NVIDIA to Acquire Run:ai GPU Orchestration Software Vendor

Nvidia today announced it has agreed to acquire Run:ai, a Kubernetes-based workload management and orchestration software provider. Run:ai software is built to to manage and optimize compute infrastructure, whether on premises, in the cloud or in hybrid environments.

Terms were not released but TechCrunch reported that the price of the acquisition was approximately $700 million, according to sources.

Run:ai has built an open platform on Kubernetes, the orchestration layer for modern AI and cloud infrastructure. It supports all popular Kubernetes variants and integrates with third-party AI tools and frameworks.
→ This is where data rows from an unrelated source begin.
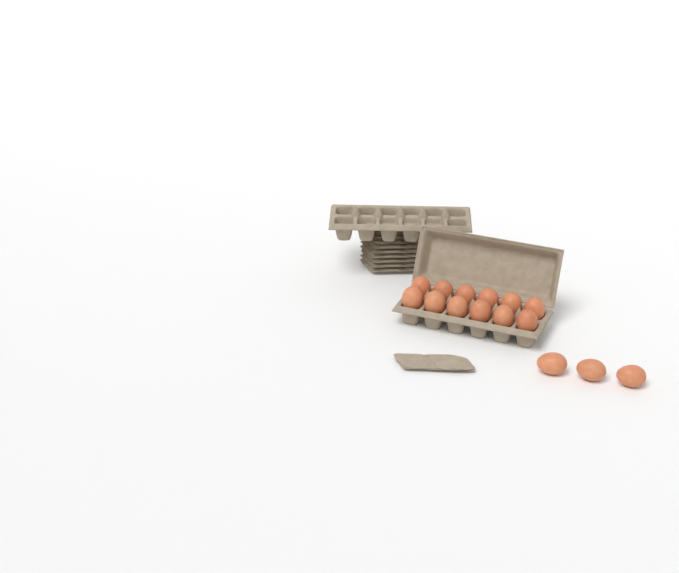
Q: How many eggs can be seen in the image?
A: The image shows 15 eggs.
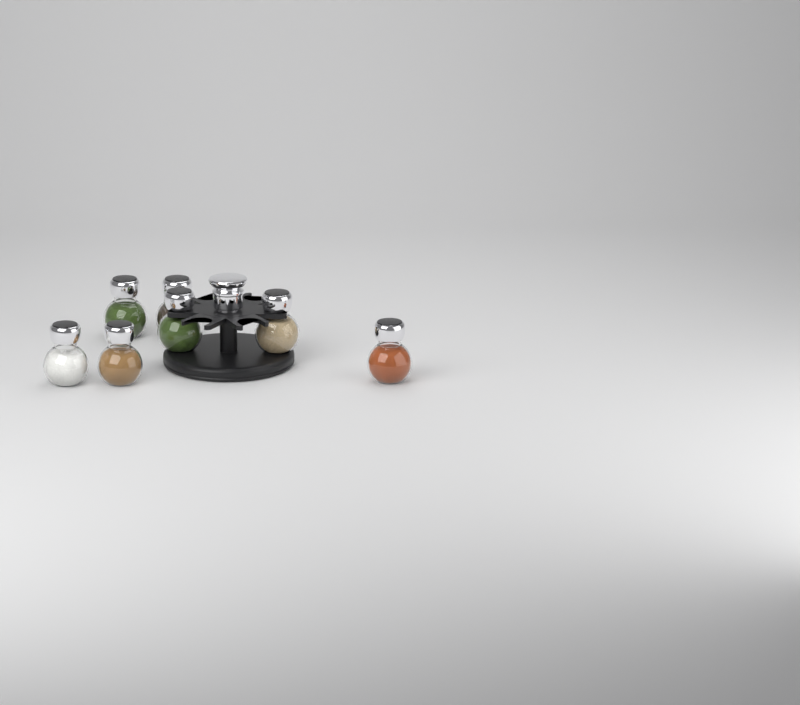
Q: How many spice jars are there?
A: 7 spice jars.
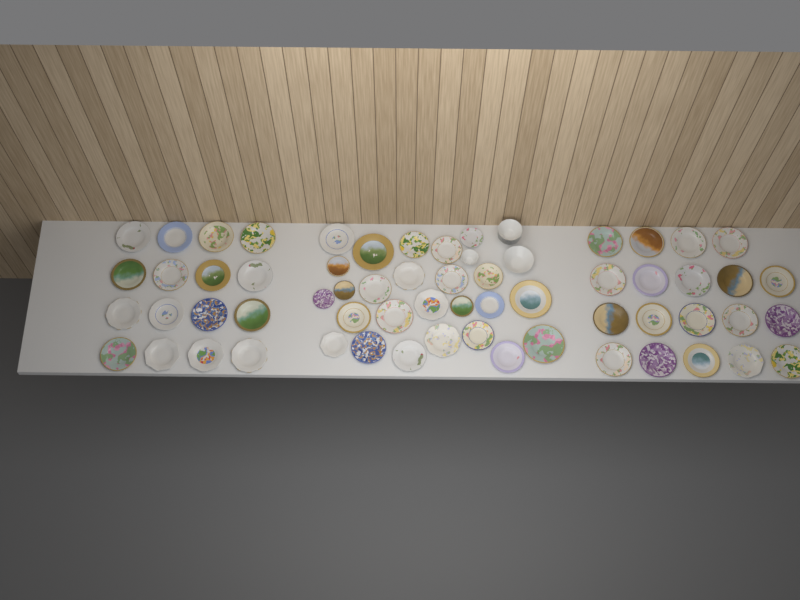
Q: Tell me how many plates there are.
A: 60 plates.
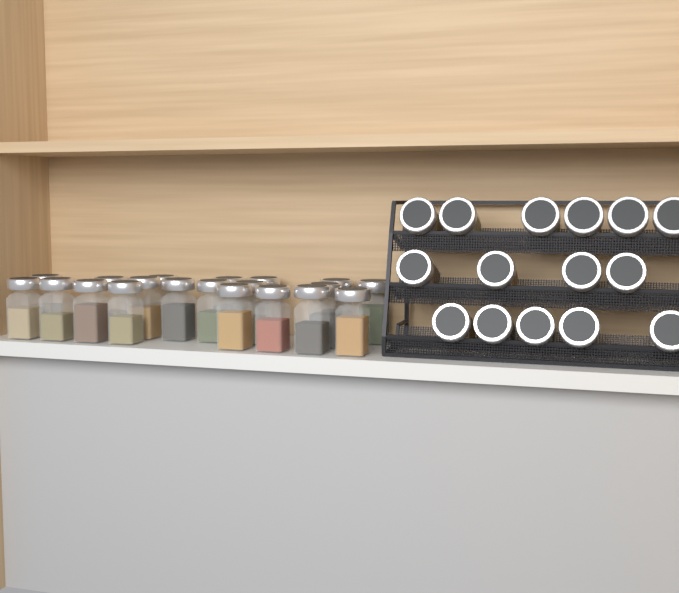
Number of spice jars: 35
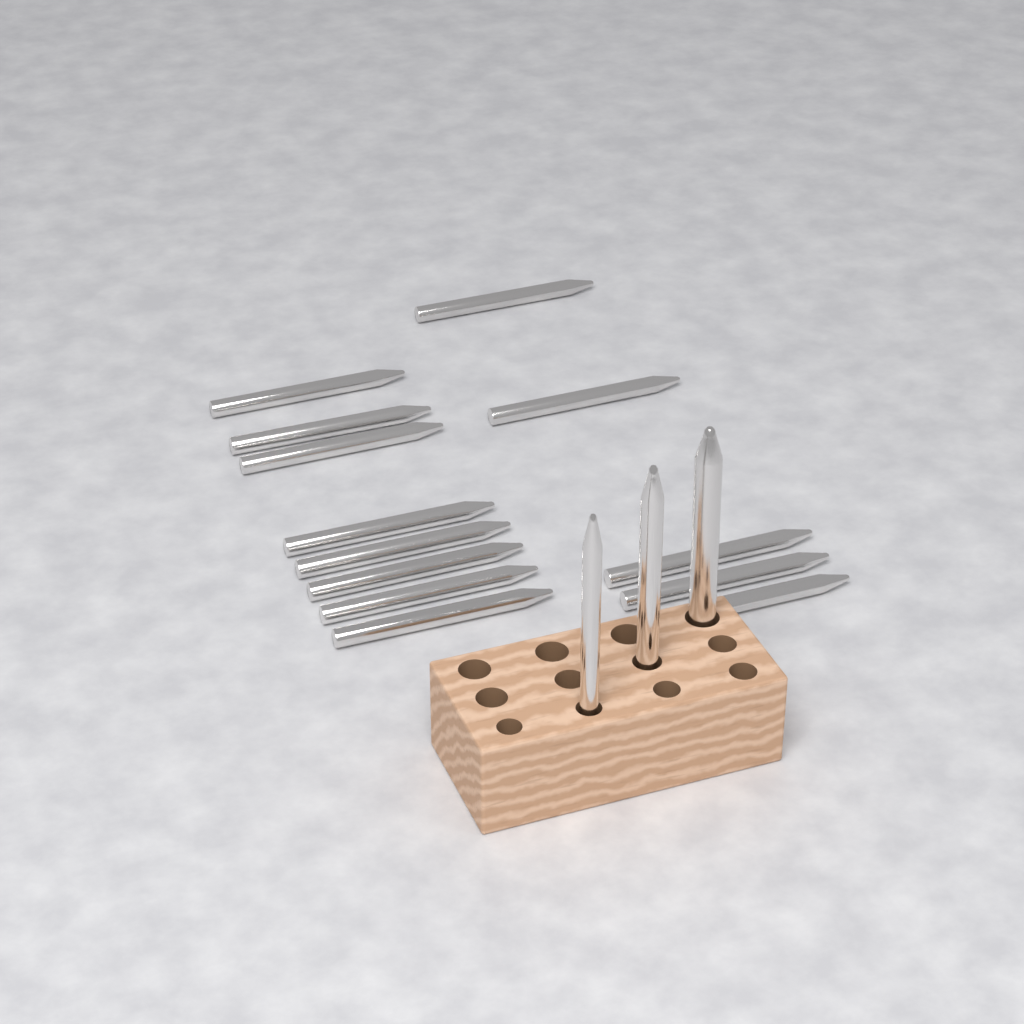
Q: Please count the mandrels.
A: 16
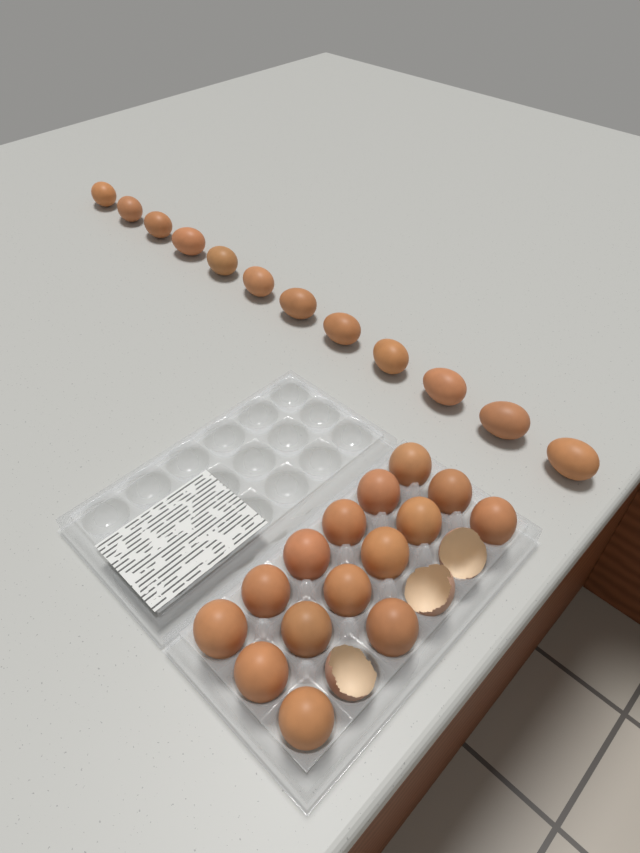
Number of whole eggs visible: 27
“Run:ai has been a close collaborator with Nvidia since 2020 and we share a passion for helping our customers make the most of their infrastructure,” said Omri Geller, Run:ai cofounder and CEO. “We’re thrilled to join Nvidia and look forward to continuing our journey together.”

The Run:ai platform provides AI developers and their teams:

  • A centralized interface to manage shared compute infrastructure, enabling easier and faster access for complex AI workloads.
  • Functionality to add users, curate them under teams, provide access to cluster resources, control over quotas, priorities and pools, and monitor and report on resource use.
  • The ability to pool GPUs and share computing power — from fractions of GPUs to multiple GPUs or multiple nodes of GPUs running on different clusters — for separate tasks.
  • Efficient GPU cluster resource utilization, enabling customers to gain more from their compute investments.

Nvidia will continue to offer Run:ai’s products under the same business model for the immediate future. And NVIDIA will continue to invest in the Run:ai product roadmap as part of NVIDIA DGX Cloud, an AI platform co-engineered with leading clouds for enterprise developers, offering an integrated, full-stack service optimized for generative AI.

Nvidia DGX and DGX Cloud customers will gain access to Run:ai’s capabilities for their AI workloads, particularly for large language model deployments. Run:ai’s solutions are already integrated with Nvidia DGX, Nvidia DGX SuperPOD, Nvidia Base Command, NGC containers and Nvidi AI Enterprise software, among other products.

Nvidia said its accelerated computing platform and Run:ai’s platform will continue to support an ecosystem of third-party solutions, giving customers choice and flexibility.

“Together with Run:ai, Nvidia will enable customers to have a single fabric that accesses GPU solutions anywhere,” said Alexis Bjorlin, Nvidia VP/GM for DGX Cloud, in a blog today. “Customers can expect to benefit from better GPU utilization, improved management of GPU infrastructure and greater flexibility from the open architecture. Customer AI deployments are becoming increasingly complex, with workloads distributed across cloud, edge and on-premises data center infrastructure. Managing and orchestrating generative AI, recommender systems, search engines and other workloads requires sophisticated scheduling to optimize performance at the system level and on the underlying infrastructure.”